In other restaurant news, Marché Moderne, the French bistro frequently referred to by Southern California restaurant writers as one of the finest restaurants in Orange County, is moving. Marché’s founder and executive chef, Florent Marneau, has decided to relocate far away – to the Crystal Cove Shopping Center in Newport Coast – after nearly 10 years on the third level of South Coast Plaza. The new venue, with opening set for spring, is on the former site of Tamarind of London. A number of restaurants have failed in this location, but Marché should do very well.

Yacht Club gets an elegant facelift
Change does not come speedily when an institution is as old as the Newport Harbor Yacht Club, established in 1916. Members moved into the current clubhouse in 1919. Over the intervening years, the clubhouse – the scene of numerous memories by generations of members – has understandably aged.
Not hasty to make changes, the club’s 770 members undertook a 12-year study before coming up with plans to demolish the 97-year-old clubhouse and in its place erect a 23,163-square-foot, two-story building. Included will be a formal dining room with glass walls overlooking Newport Bay, a Pirate’s Den Bar and a boardroom.  
The design by MVE Architects will retain the “coastal style” of the historic clubhouse and will reflect the club’s traditions and location on the Balboa Peninsula.
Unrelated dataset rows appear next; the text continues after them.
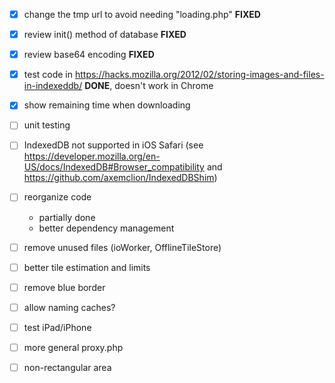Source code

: - [x] change the tmp url to avoid needing "loading.php"		**FIXED**
- [x] review init() method of database						**FIXED**
- [x] review base64	encoding								**FIXED**
- [x] test code in https://hacks.mozilla.org/2012/02/storing-images-and-files-in-indexeddb/		**DONE**, doesn't work in Chrome
- [x] show remaining time when downloading

- [ ] unit testing
- [ ] IndexedDB not supported in iOS Safari (see https://developer.mozilla.org/en-US/docs/IndexedDB#Browser_compatibility and https://github.com/axemclion/IndexedDBShim)
- [ ] reorganize code
	+ partially done
	+ better dependency management
- [ ] remove unused files (ioWorker, OfflineTileStore)
- [ ] better tile estimation and limits

- [ ] remove blue border
- [ ] allow naming caches?
- [ ] test iPad/iPhone
- [ ] more general proxy.php

- [ ] non-rectangular area
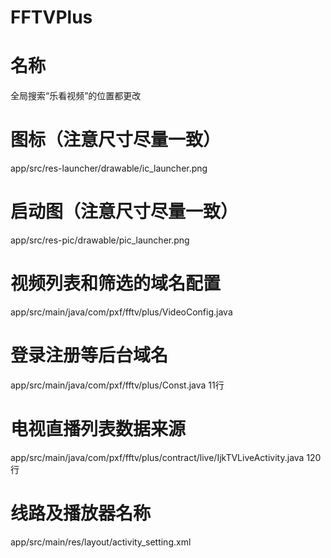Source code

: # FFTVPlus

# 名称
全局搜索“乐看视频”的位置都更改

# 图标（注意尺寸尽量一致）
app/src/res-launcher/drawable/ic_launcher.png

# 启动图（注意尺寸尽量一致）
app/src/res-pic/drawable/pic_launcher.png

# 视频列表和筛选的域名配置
app/src/main/java/com/pxf/fftv/plus/VideoConfig.java

# 登录注册等后台域名
app/src/main/java/com/pxf/fftv/plus/Const.java 11行

# 电视直播列表数据来源
app/src/main/java/com/pxf/fftv/plus/contract/live/IjkTVLiveActivity.java 120行

# 线路及播放器名称
app/src/main/res/layout/activity_setting.xml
Members want the clubhouse to be “elegant without being ostentatious.”

New apartment complexes
Scores of new apartment complexes have emerged over the past several years throughout the Irvine Business Complex. But except for the Central Park West complex and several high-rise condominiums, there has been an absence of condos.

To enter this market, real estate developer Nature City has received approval from the city to develop a seven-story, 120-unit condominium project on a 1.98-acre site on McGaw Avenue near Jamboree Road and across from the Diamond Jamboree retail center.

Called Blue Bay, the condo’s construction is planned to begin at the end of the year. The units will be wrapped around a parking structure. Completion is set for end of 2019.

OC expected to outpace national economy   
Continued growth, slow but steady, is forecast for the Orange County economy during 2017 and extending into 2018, according to several economists, including Cal State Fullerton’s Anil Puri. Puri sees the country continuing a period of slow growth; Orange County will continue to outdo the nation.

Puri says job growth here, one of the major engines of economic well-being, increased by 2.6 percent during 2016, and he forecasts another 2.3 percent growth during 2017 and 2.2 percent during 2018, with unemployment holding at 4 percent. Employment sectors fueling the growth include construction, professional/business, education/health care and leisure/hospitality.

Puri looks for “continual steady growth in payrolls, income and home prices.” Housing prices
are forecast to increase 6 percent during 2017, passing the median price of $735,000 set in 2007.

Adding to Orange County’s economic growth is foreign investment in commercial real estate, pegged at $2.1 billion during the previous 24 months by brokers Jones Lang LaSalle. Investment in industrial properties is led by Singapore with $505.2 million and Canada with $491.8 million. The Chinese lead in hotel investment with $831.5 million, including purchases of the Ritz-Carlton, Laguna Niguel, the Montage in Laguna Beach and the Hyatt Regency Orange County in Garden Grove.